● **WORK REQUEST**: Return every line in the items below that contains the string "series". Case counts.

========================

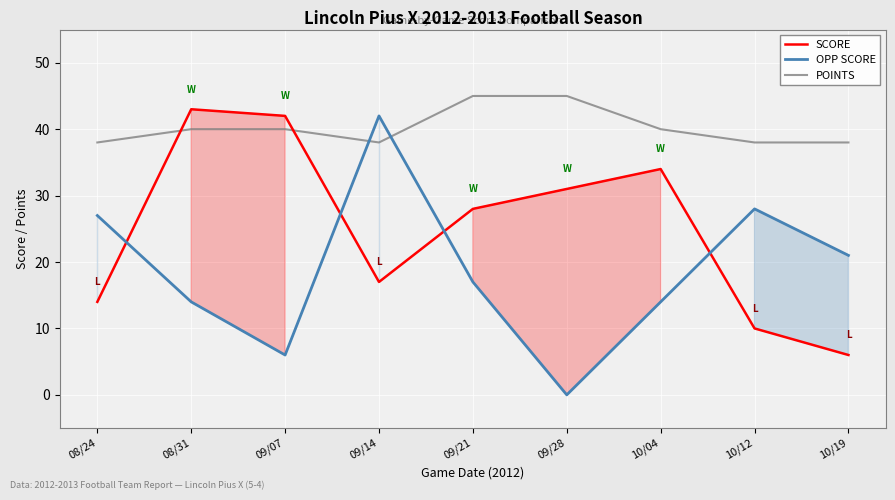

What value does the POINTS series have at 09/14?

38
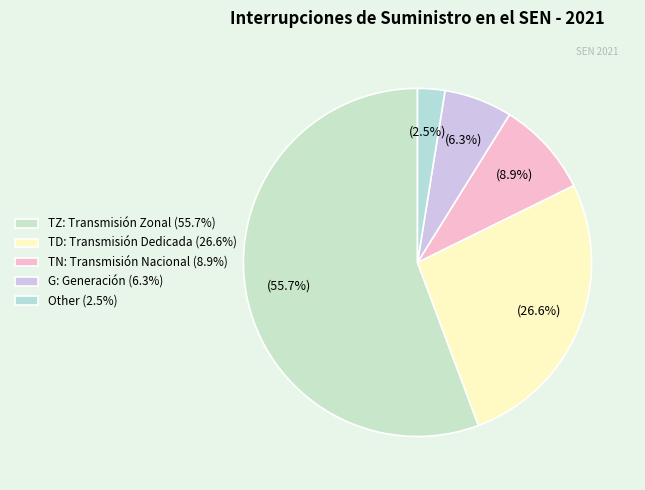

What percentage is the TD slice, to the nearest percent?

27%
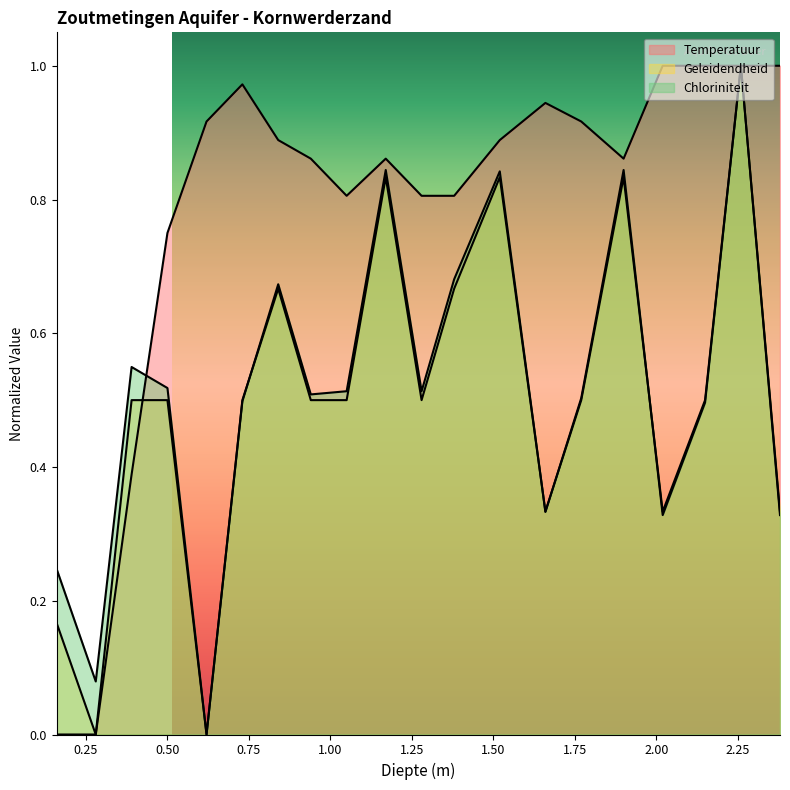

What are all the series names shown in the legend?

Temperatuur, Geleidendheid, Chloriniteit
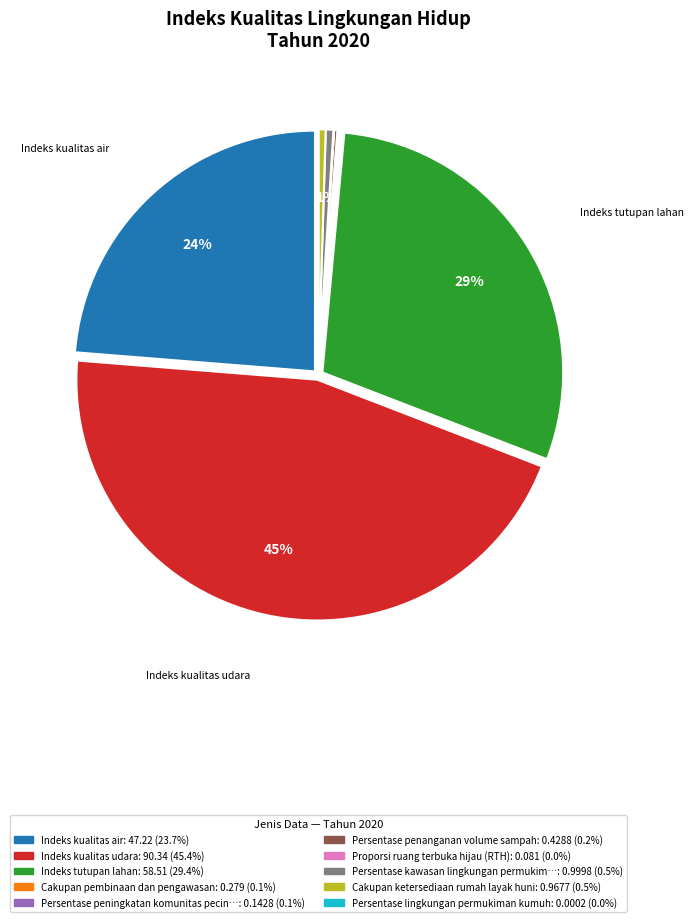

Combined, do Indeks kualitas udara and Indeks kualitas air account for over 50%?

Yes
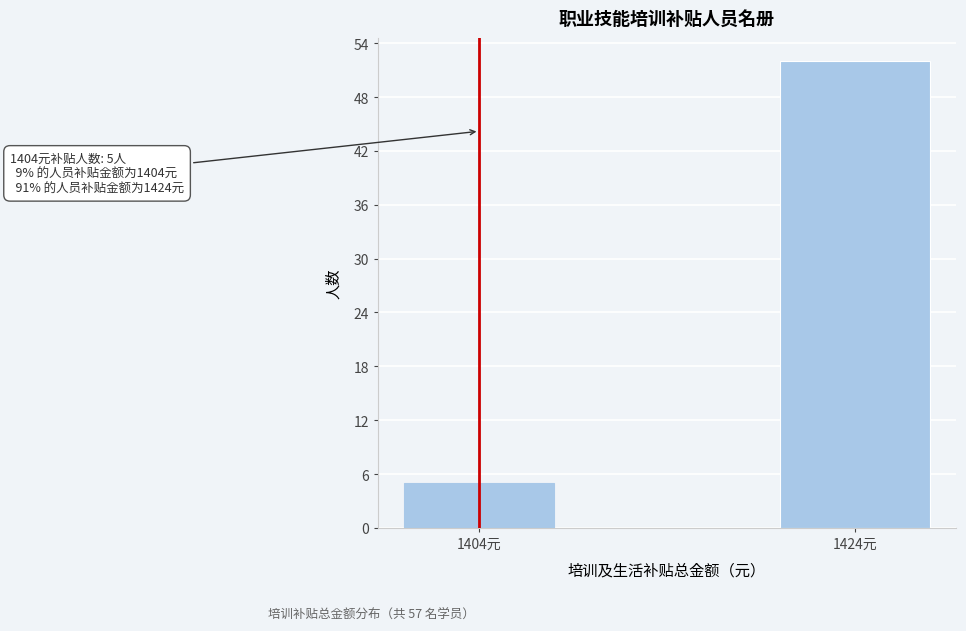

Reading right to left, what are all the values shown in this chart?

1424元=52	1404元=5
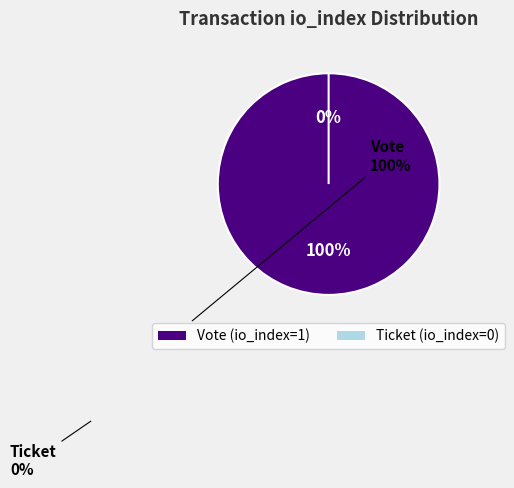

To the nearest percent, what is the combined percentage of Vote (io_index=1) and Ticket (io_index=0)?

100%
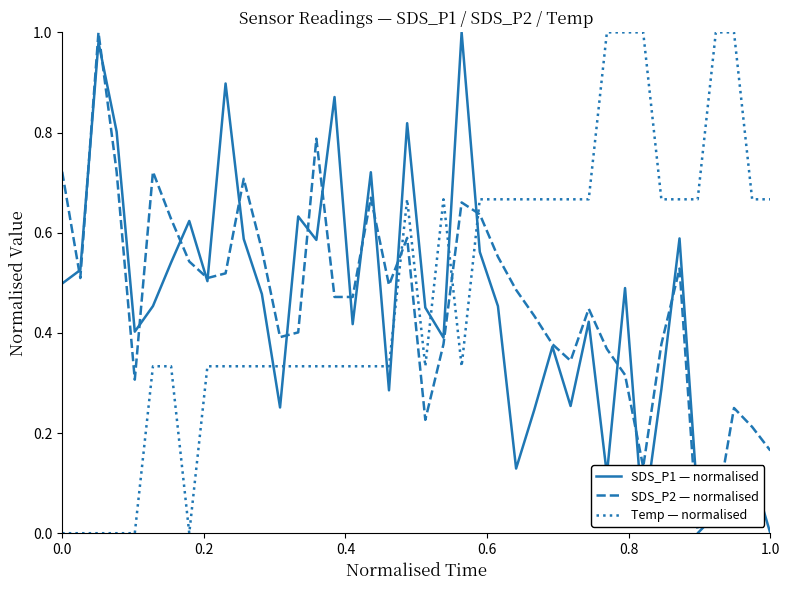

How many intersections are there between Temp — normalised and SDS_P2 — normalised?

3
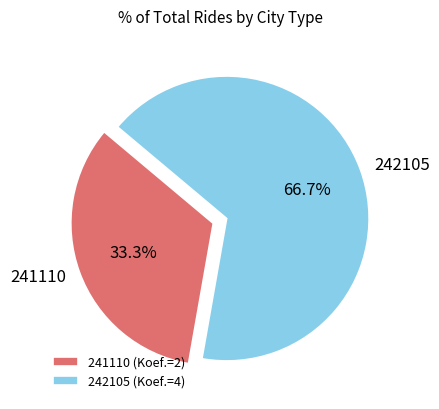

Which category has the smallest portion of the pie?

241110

========================

● **SOLUTION**:
What value does the POINTS series have at 09/14?
What are all the series names shown in the legend?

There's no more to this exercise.